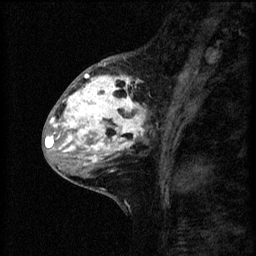
Breast MRI (dynamic contrast-enhanced), one sagittal slice; slice 25 of 60 in the series (ordered by position); 3 images stored at this slice position (order not interpretable as contrast timing); 1.5 T; TE 4.2 ms, TR 8.2 ms; 2 mm slice thickness; 256 × 256 image matrix, field of view 180 × 180 mm. Female patient, age 41 years.
Annotated regions visible in this slice (semi-automatically segmented with operator editing):
- analysis volume of interest (the breast-tissue region the enhancement analysis was run in; not a lesion): bounding box [x1, y1, x2, y2] px = [53, 62, 155, 175]
- tumour enhancement mask (voxels above the 70 % enhancement threshold inside the analysis volume of interest): [53, 64, 146, 163]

☆ ☆ ☆ ☆ ☆ ☆ ☆

#### Problem to work on
Since only a number is wanted, report how many lines of the listing include the word "interest".

#### Written response
2